Cisco Unified Computing System with 8 UCS B-Series Blades
Cisco Monday unveiled its long-awaited push for a greater role in the enterprise data center, with a major new product initiative called the Unified Computing System aimed at unifying network, storage, server and virtualization capabilities into one system.
After months of speculation, its new blade server debuts with a large partner ecosystem and vast promises.
At the heart of the Unified Computing System is Cisco’s new UCS B-Series blades, based on the Intel Nehalem processor family. The new Cisco blades mark the evolution of Cisco’s networking convergence efforts and seek to bring Cisco into broader competition against blade vendors like HP, IBM and Dell.
While Cisco’s long been relegated to handling datacenter networking, the efforts aim to rev up its ability to win more of the business traditionally dominated by HP (NYSE: HPQ), IBM (NYSE: IBM) and Dell (NYSE: DELL) — and to cash in on what it sees as an evolution in datacenter architecture.
That evolution — which Cisco calls Data Center 3.0 — has become a rallying cry for the company, centered around a vision of a flatter data center network architecture that makes it easier for admins to manage, and relying heavily on unified fabric and virtualization.
“Today is an important day for us,” Cisco CEO John Chambers said during the company’s launch event. “We’re really talking about the future of the data center and how this will change the data center for ever.”

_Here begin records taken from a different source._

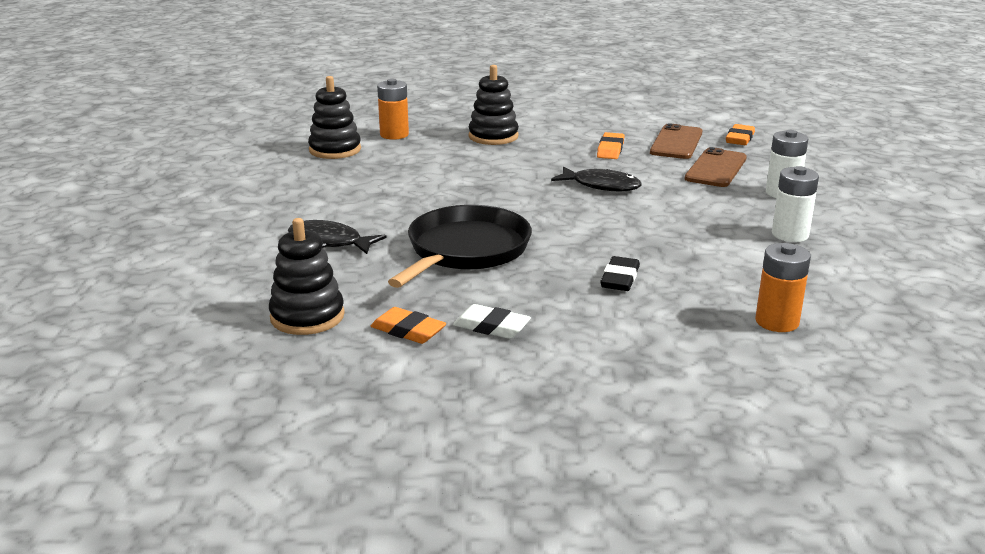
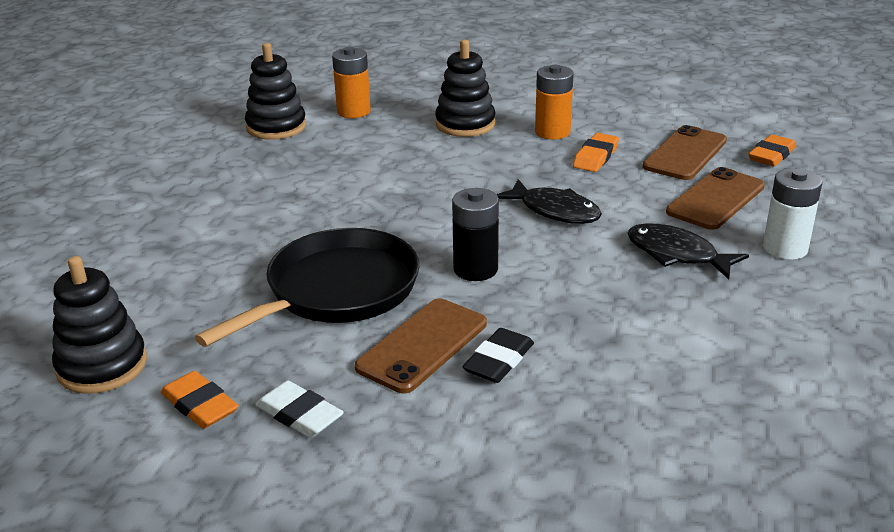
camera: 15 degrees right, 5 degrees up
(329, 242) = (191, 259): black fish -> black fish (677, 254)
(557, 276) = (422, 345): none -> brown phone
(565, 227) = (475, 269): none -> black battery
(777, 322) = (668, 464): orange battery -> orange battery (552, 132)
(790, 234) = (761, 318): white battery -> none

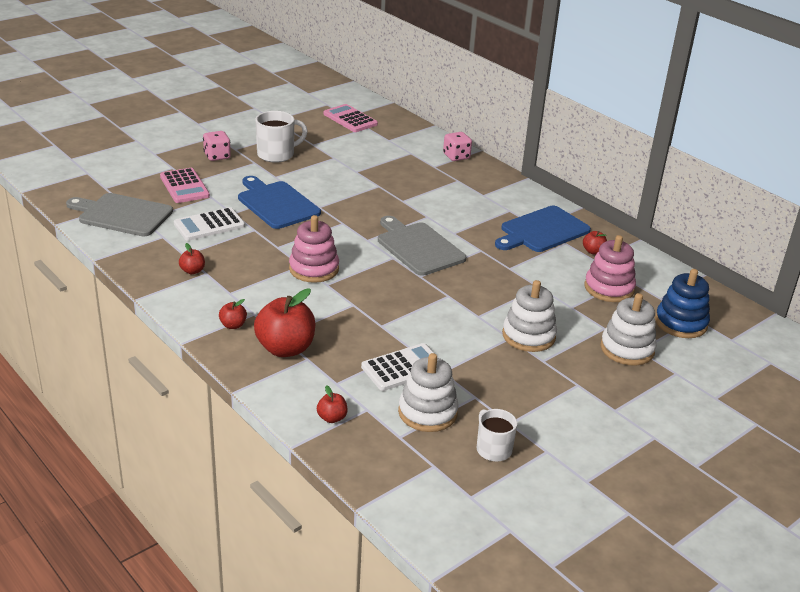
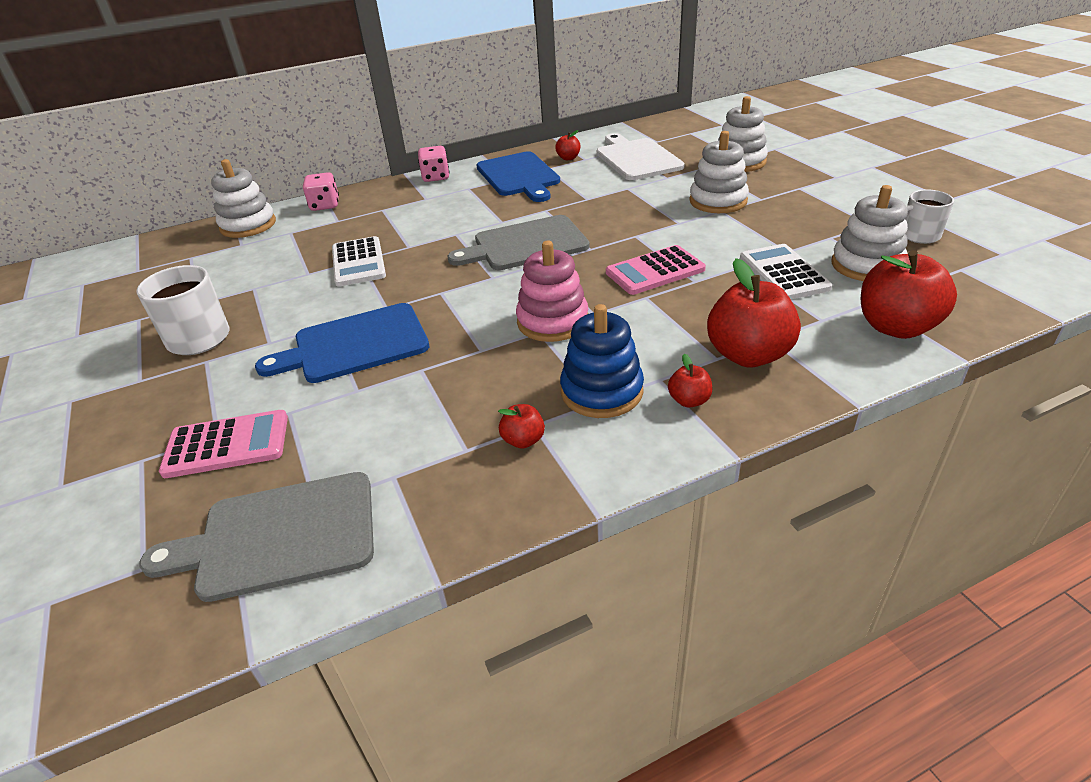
camera: 70 degrees left, 5 degrees up
(122, 215) = (279, 537): grey cutting board -> grey cutting board turned 45 degrees clockwise
(209, 225) = (382, 417): white calculator -> white calculator (358, 262)
(217, 156) = (147, 401): pink dice -> pink dice (435, 177)
(332, 418) = (896, 327): red apple -> red apple, size x2.14
(350, 119) = (151, 268): pink calculator -> pink calculator (655, 271)
(416, 135) = (248, 225): none -> white stacking toy
(609, 288) = (636, 158): pink stacking toy -> white cutting board
(681, 323) = (698, 138): blue stacking toy -> blue stacking toy (601, 391)

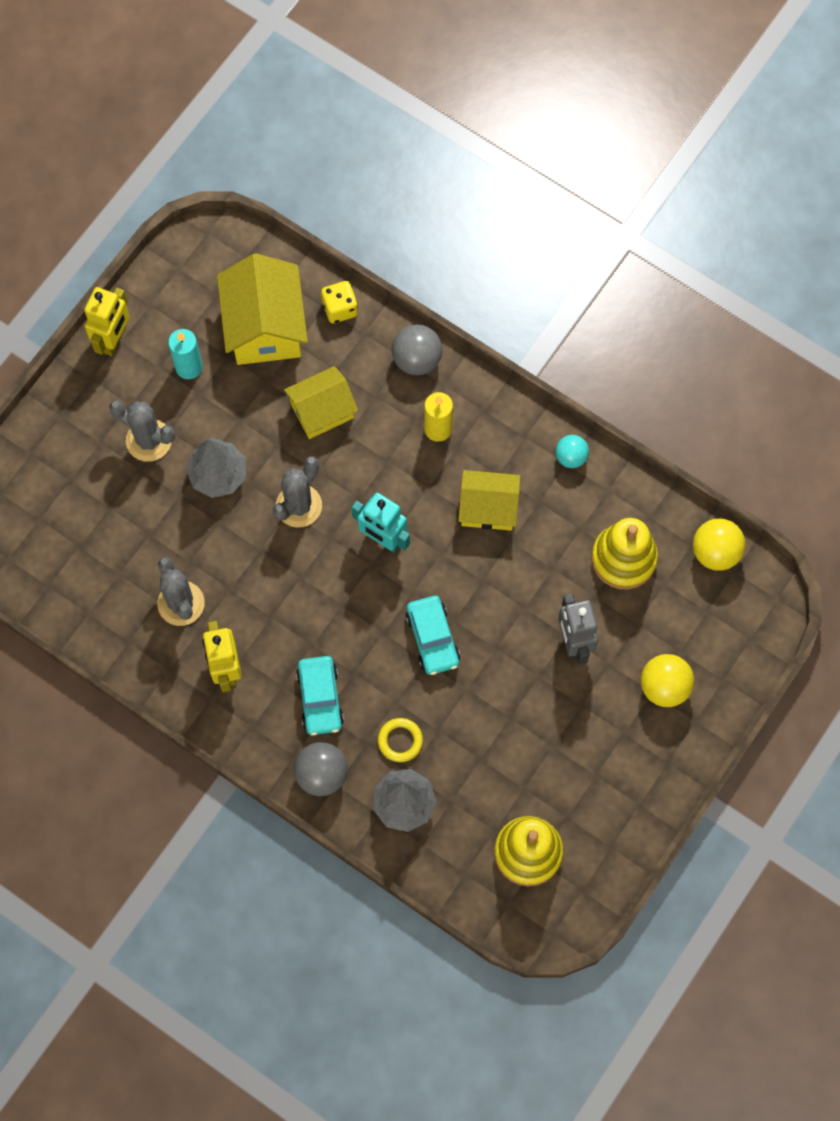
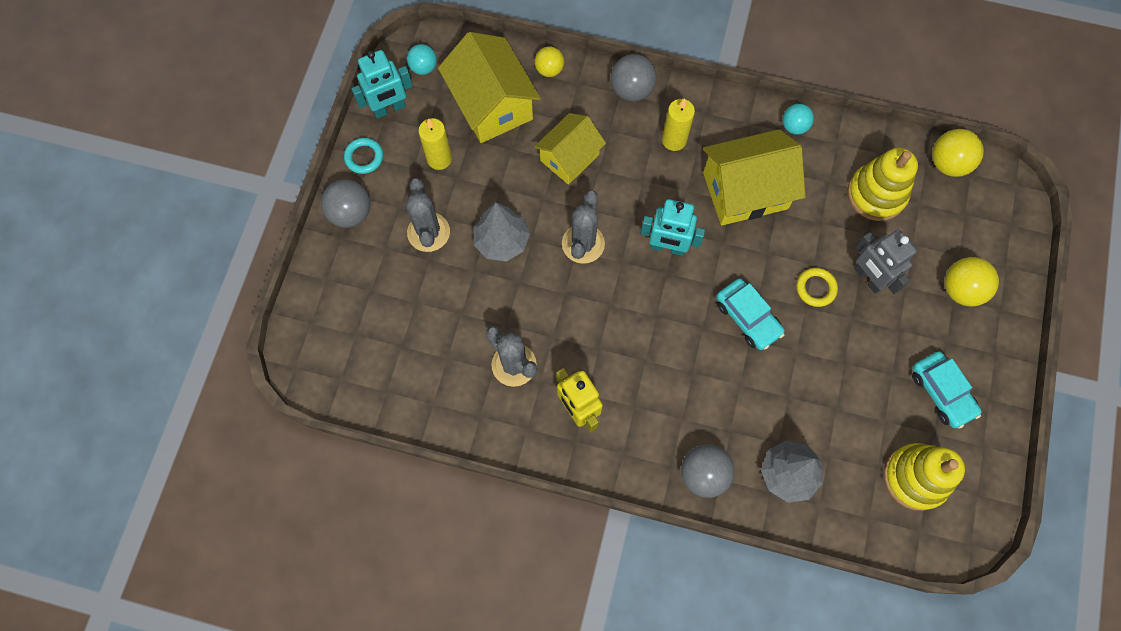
camera: 20 degrees left, 0 degrees up
(79, 394) = (351, 213): none -> grey ball
(113, 339) = (364, 157): yellow robot -> turquoise ring
(149, 440) = (428, 232): grey cactus -> grey cactus turned 75 degrees clockwise
(158, 295) = (389, 108): none -> turquoise robot
(189, 367) = (439, 159): turquoise candle -> yellow candle
(210, 262) = (423, 67): none -> turquoise ball
(320, 698) = (673, 405): turquoise car -> turquoise car (941, 392)
(340, 308) = (549, 70): yellow dice -> yellow ball
(400, 741) = (759, 418): yellow ring -> yellow ring (816, 288)
(488, 508) = (745, 190): yellow house -> yellow house, size x1.53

Chambers had a slew of high-level executives on hand — either appearing alongside him or conferenced in — to tout the launch, including EMC CEO Joe Tucci, Intel CEO Paul Otellini, VMware CEO Paul Maritz and Bob Muglia, president of Microsoft’s server and tools business. Their purpose aimed to highlight the broad open ecosystem of partners Cisco is bringing in on the UCS platform.

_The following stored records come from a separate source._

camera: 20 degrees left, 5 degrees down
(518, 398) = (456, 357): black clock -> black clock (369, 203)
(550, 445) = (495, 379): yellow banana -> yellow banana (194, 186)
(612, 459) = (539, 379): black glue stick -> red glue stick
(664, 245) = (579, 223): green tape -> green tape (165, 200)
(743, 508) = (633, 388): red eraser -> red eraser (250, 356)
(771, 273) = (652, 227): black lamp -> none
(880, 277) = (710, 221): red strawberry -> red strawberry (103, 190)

Other vendors involved with Cisco on the UCS effort include Accenture, BMC, Red Hat, Novell, Oracle and SAP.
Unifying Data Center Computing
Management is a key component of the new UCS system, providing users with the ability to manage storage, networking and application. The Cisco UCS Manager gives users a graphical user interface (GUI), a command-line interface (CLI) and an API to let others plug into the architecture.

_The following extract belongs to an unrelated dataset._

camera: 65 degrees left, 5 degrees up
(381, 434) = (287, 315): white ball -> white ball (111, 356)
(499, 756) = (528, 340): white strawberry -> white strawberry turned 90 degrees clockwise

Cisco claims that its UCS Manager will help to increase productivity and efficiency.
For the blade chassis, the new Cisco UCS 5100 series blade server chassis can support eight blade UCS B-Series servers, which all can tap into VMware virtualization. In terms of networking hardware, Cisco is rolling out the new Cisco UCS 6100 Series Fabric Interconnects, which are intended to provide Fiber Channel over Ethernet and 10 GbE interconnects.
A key element wrapping all of Cisco’s UCS efforts is expanding the role of virtualization. Rob Lloyd, an executive vice president with the company, explained during the launch event that the UCS is an expansion of the Data Center 3.0 plan.
Lloyd noted that as a result, the UCS will help enterprises to recognize the full vision of virtualization, which extends beyond just server virtualization. In connection with technology from partner VMware, the UCS offerings can provide enhanced scalability, manageability and virtual environment performance, Cisco said.
“What we’re talking about is how to bring virtualization to life,” Chambers said.
Chambers claimed that the Cisco UCS system can enable data centers to reduce both their capital and operational expenditures. He said that in Cisco test deployments to date, the UCS has been able to reduce capital expenditure by at least 20 percent.
The Data Center of the Future
According to Chambers, the launch of UCS is the third step in a five-step process toward evolving the data center. The first step was data center networking which Cisco has been doing for years, while the second is unified fabric, which Cisco started to push in 2008 with the Nexus platform.
Moving beyond the UCS, Chambers said the next step is moving toward private clouds and after that toward enabling inter-cloud networking.